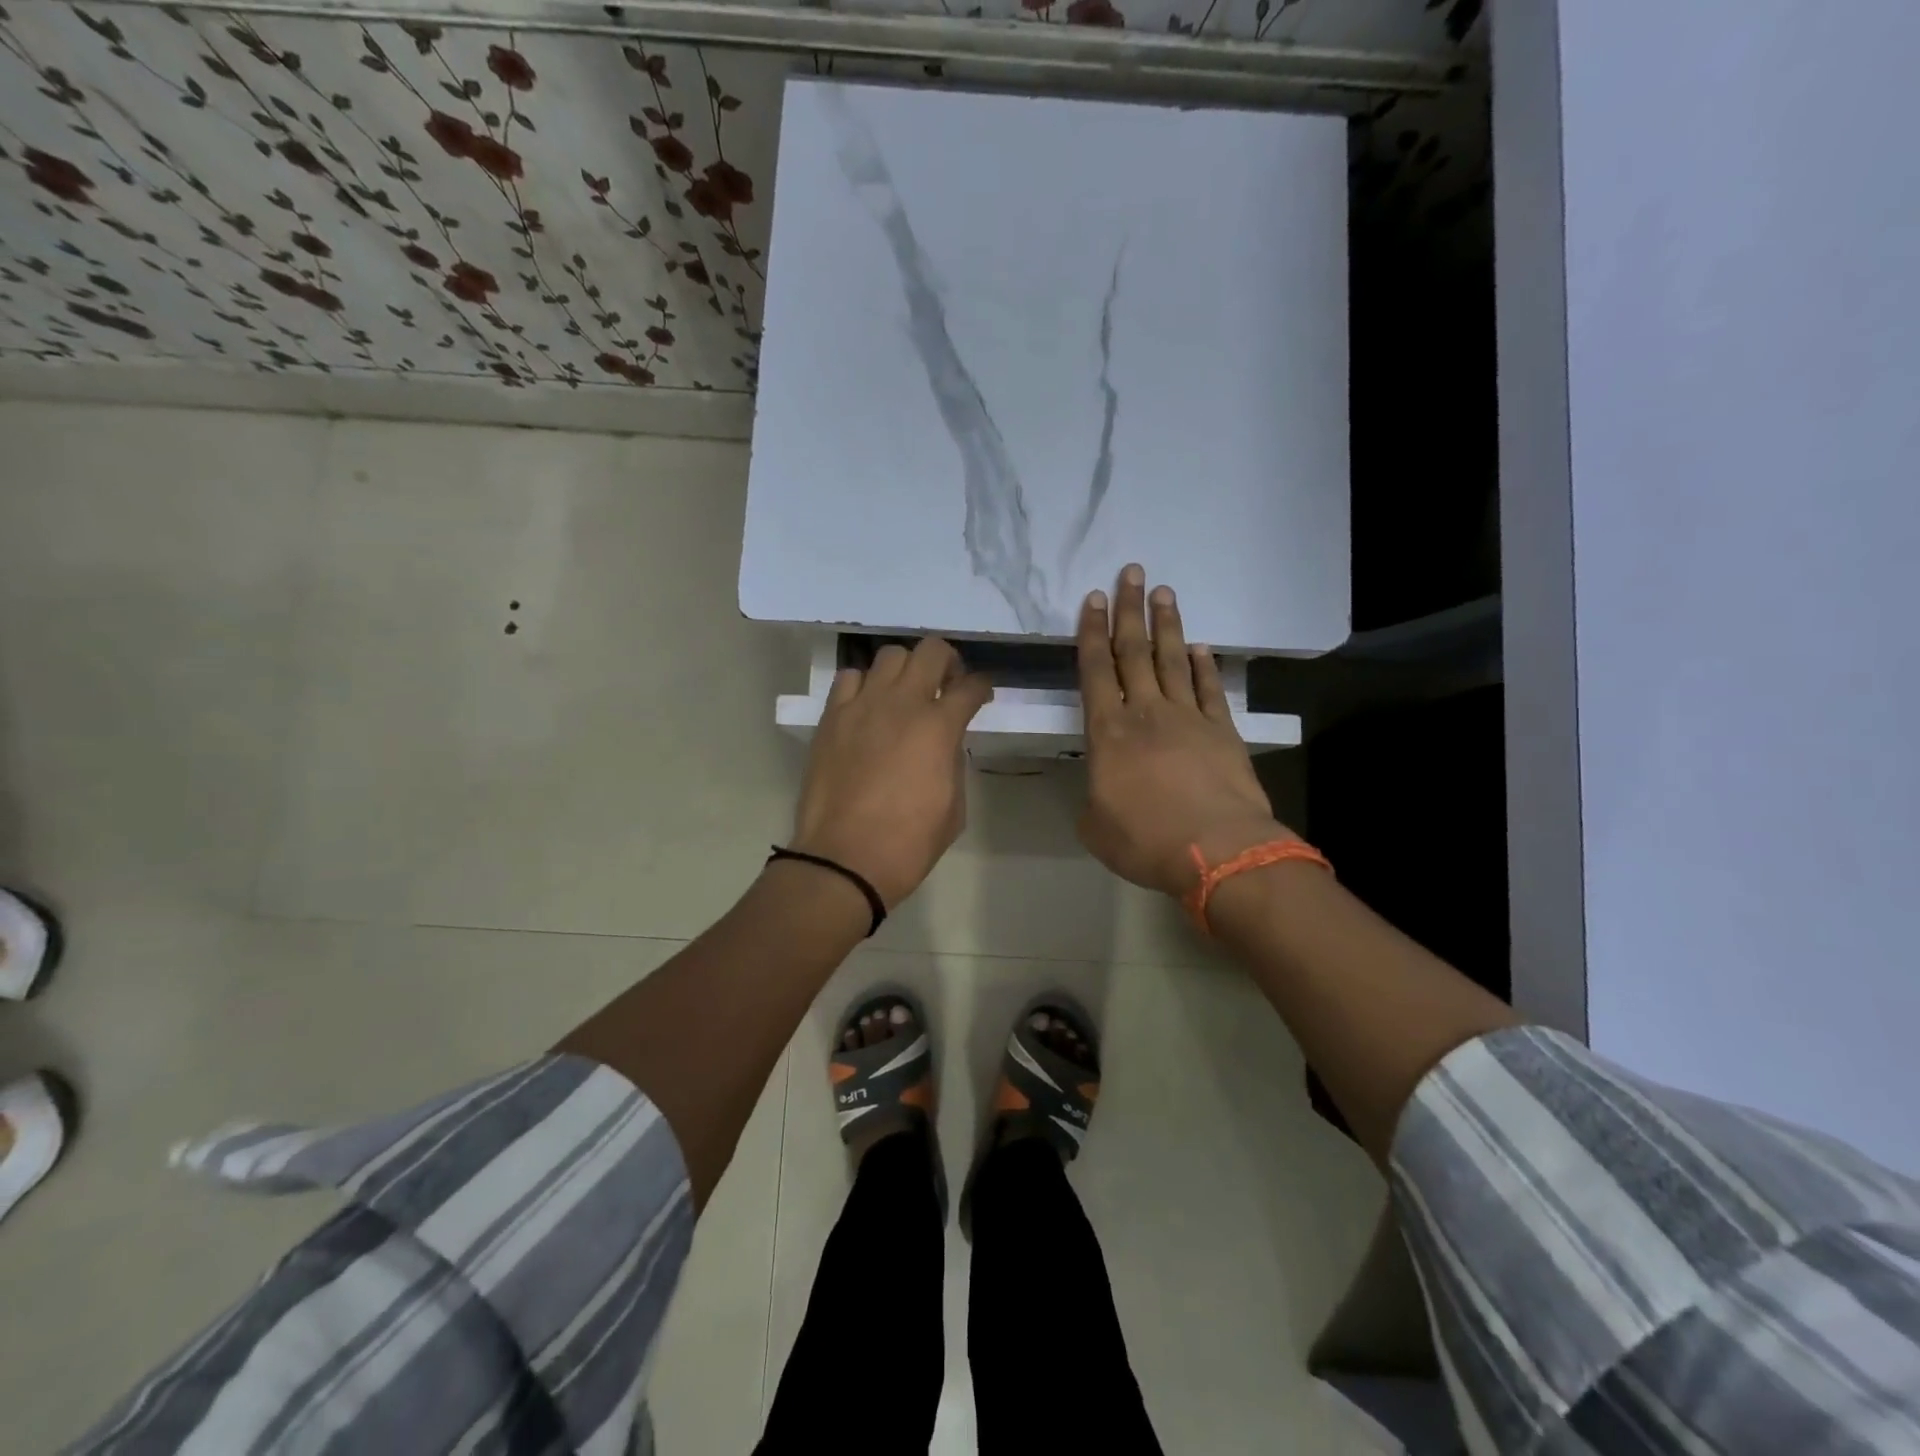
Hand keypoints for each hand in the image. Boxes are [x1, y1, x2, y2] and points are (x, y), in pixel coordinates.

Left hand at [790, 637, 993, 908]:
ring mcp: (862, 705)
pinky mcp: (831, 717)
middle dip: (947, 662)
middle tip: (946, 686)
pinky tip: (868, 708)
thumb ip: (953, 763)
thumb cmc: (908, 843)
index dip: (982, 687)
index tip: (981, 695)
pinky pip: (850, 679)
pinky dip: (865, 685)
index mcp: (939, 727)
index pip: (971, 686)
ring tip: (904, 694)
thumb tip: (945, 744)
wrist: (844, 859)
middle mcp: (902, 703)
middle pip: (932, 651)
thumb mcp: (953, 807)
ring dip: (905, 670)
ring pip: (890, 656)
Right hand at [1076, 565, 1296, 897]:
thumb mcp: (1096, 826)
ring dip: (1166, 625)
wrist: (1218, 850)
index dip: (1092, 632)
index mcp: (1108, 732)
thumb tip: (1102, 789)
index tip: (1093, 599)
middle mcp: (1147, 713)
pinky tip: (1200, 647)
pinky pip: (1209, 689)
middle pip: (1134, 651)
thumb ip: (1093, 798)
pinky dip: (1204, 666)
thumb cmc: (1146, 840)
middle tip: (1131, 573)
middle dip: (1129, 611)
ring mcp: (1188, 718)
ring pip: (1172, 660)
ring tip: (1163, 592)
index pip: (1096, 670)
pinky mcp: (1222, 731)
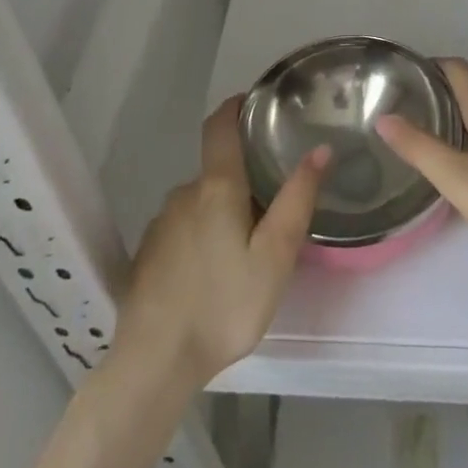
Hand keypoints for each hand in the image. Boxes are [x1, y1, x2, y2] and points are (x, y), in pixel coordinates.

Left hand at [114, 96, 326, 387]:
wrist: (154, 363)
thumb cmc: (224, 306)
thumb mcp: (275, 257)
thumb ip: (297, 200)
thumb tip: (320, 149)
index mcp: (216, 187)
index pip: (220, 125)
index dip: (236, 107)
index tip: (256, 104)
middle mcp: (185, 194)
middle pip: (217, 171)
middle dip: (243, 181)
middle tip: (272, 210)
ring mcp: (162, 223)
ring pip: (201, 203)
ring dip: (222, 214)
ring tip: (246, 249)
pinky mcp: (148, 253)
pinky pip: (183, 229)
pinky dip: (201, 237)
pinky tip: (213, 274)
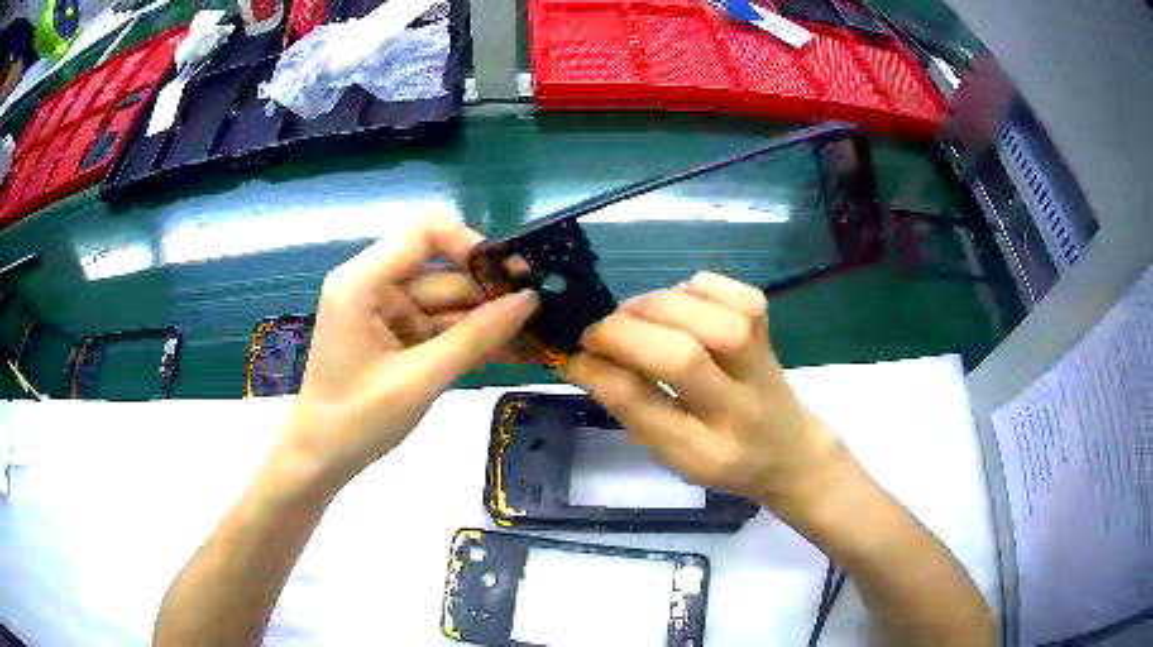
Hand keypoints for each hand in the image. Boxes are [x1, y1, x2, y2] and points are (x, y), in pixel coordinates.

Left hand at [283, 215, 537, 486]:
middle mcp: (375, 286)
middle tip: (540, 313)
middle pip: (442, 272)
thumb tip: (529, 300)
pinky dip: (469, 340)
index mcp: (364, 282)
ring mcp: (386, 312)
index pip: (424, 233)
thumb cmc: (358, 421)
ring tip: (536, 336)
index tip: (507, 279)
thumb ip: (475, 338)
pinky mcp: (396, 336)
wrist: (322, 459)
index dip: (469, 245)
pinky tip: (511, 350)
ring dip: (486, 321)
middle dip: (488, 294)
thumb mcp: (420, 379)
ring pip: (447, 302)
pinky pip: (440, 327)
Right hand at [561, 272, 845, 509]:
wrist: (788, 449)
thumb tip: (581, 360)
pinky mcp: (767, 324)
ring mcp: (762, 358)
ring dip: (655, 307)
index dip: (602, 374)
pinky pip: (727, 290)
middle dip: (626, 334)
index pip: (651, 408)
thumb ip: (630, 407)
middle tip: (597, 334)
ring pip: (710, 317)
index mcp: (709, 451)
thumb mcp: (669, 453)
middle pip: (684, 355)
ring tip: (633, 318)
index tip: (574, 359)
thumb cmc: (720, 457)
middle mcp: (742, 404)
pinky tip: (677, 305)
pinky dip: (691, 288)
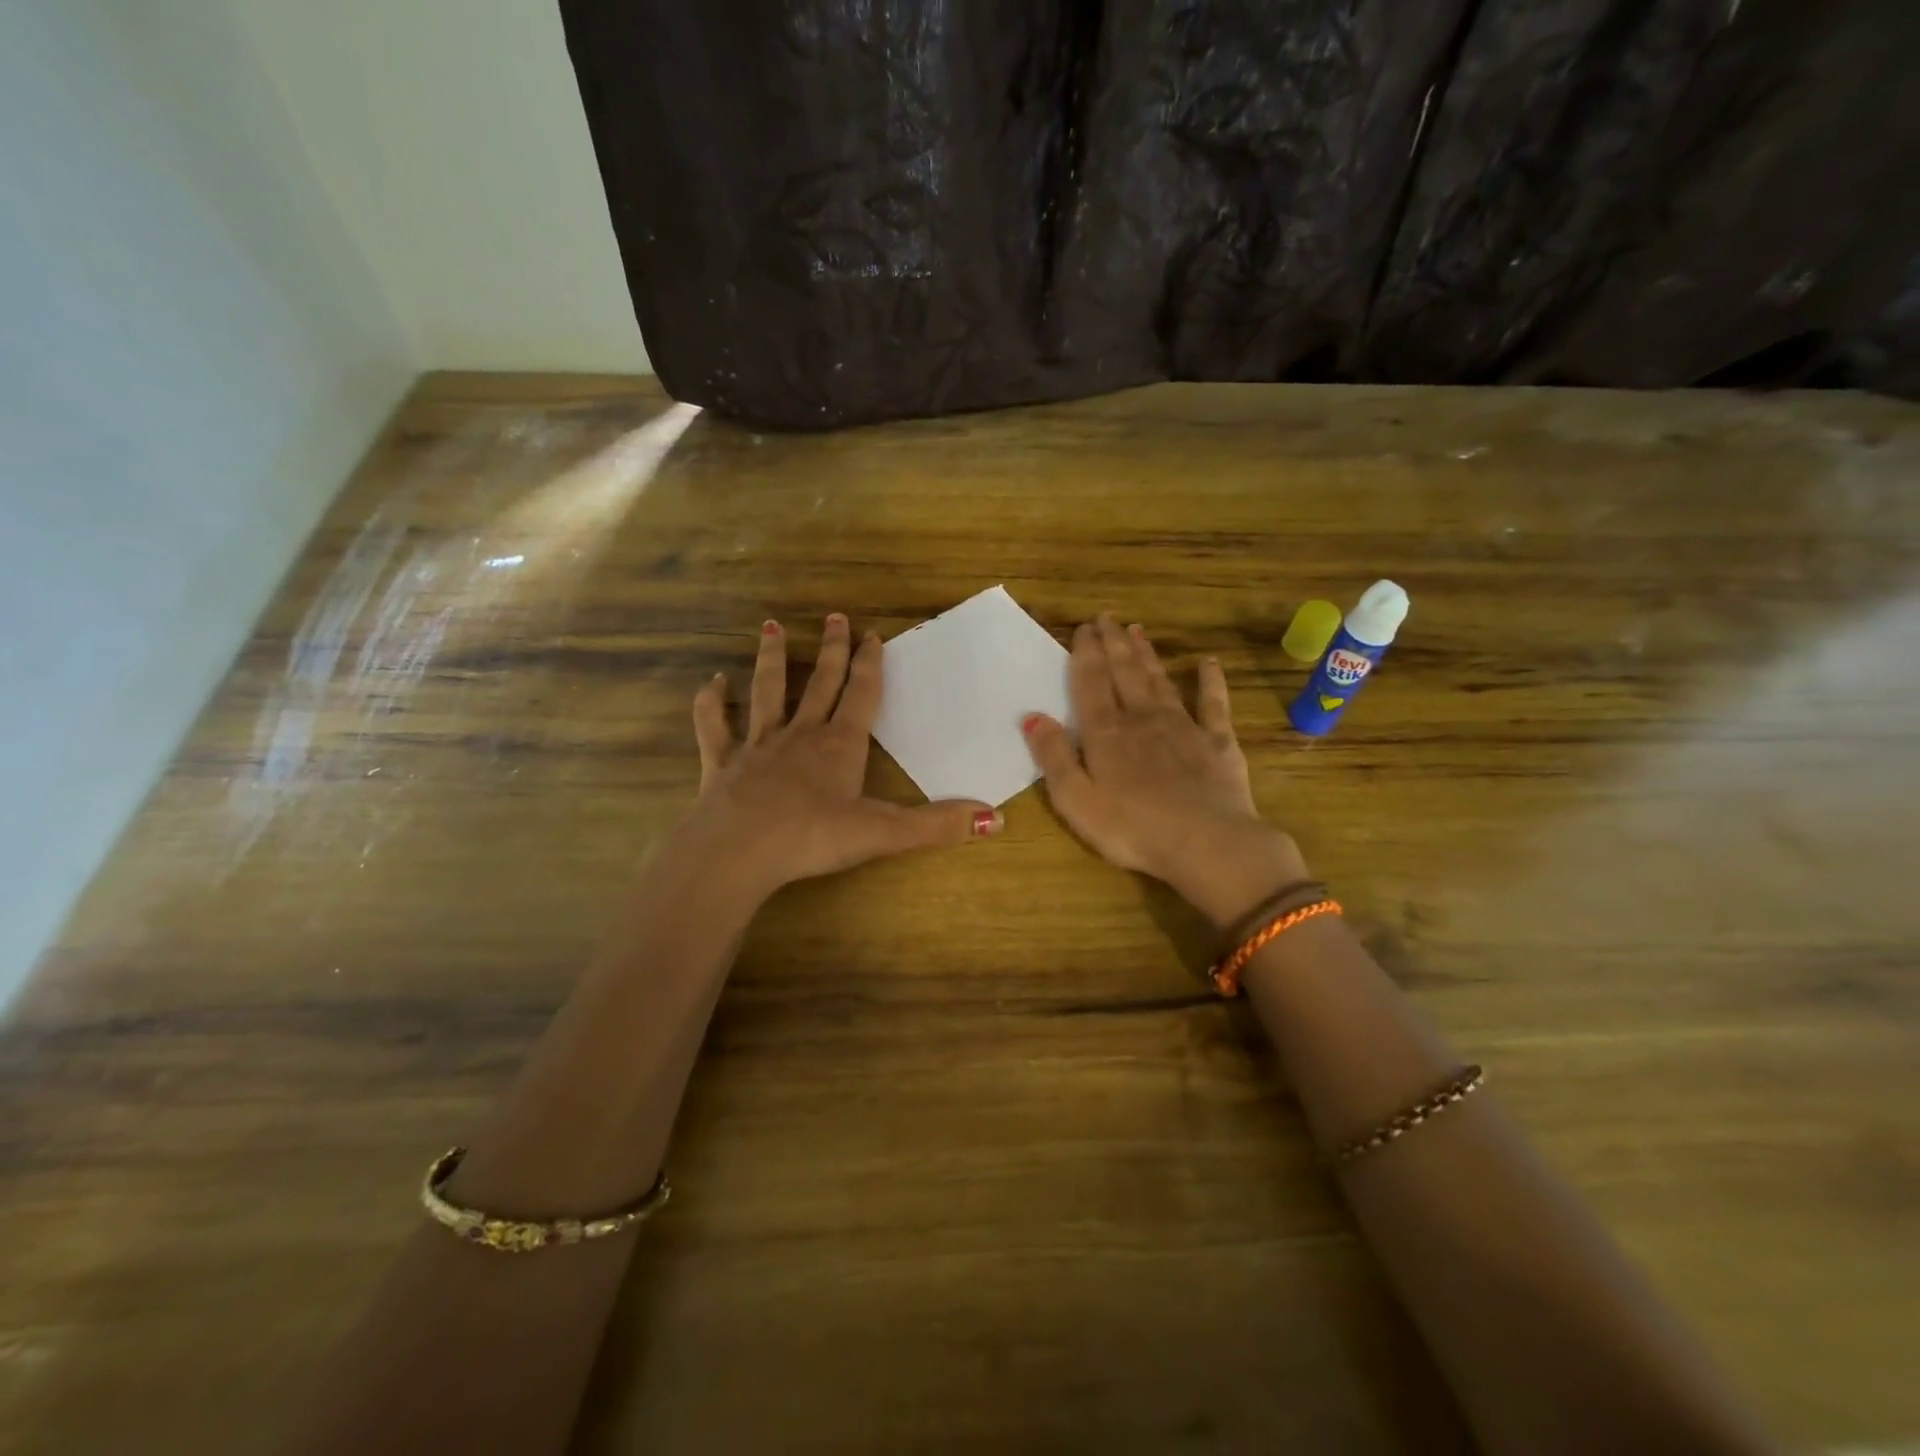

........

ACTIVITY: Some lines in the material contain "Left". Show all of them.

OUTPUT:
Left hand at [790, 637, 993, 908]:
Left hand at [114, 96, 326, 387]:
Left hand at [283, 215, 537, 486]:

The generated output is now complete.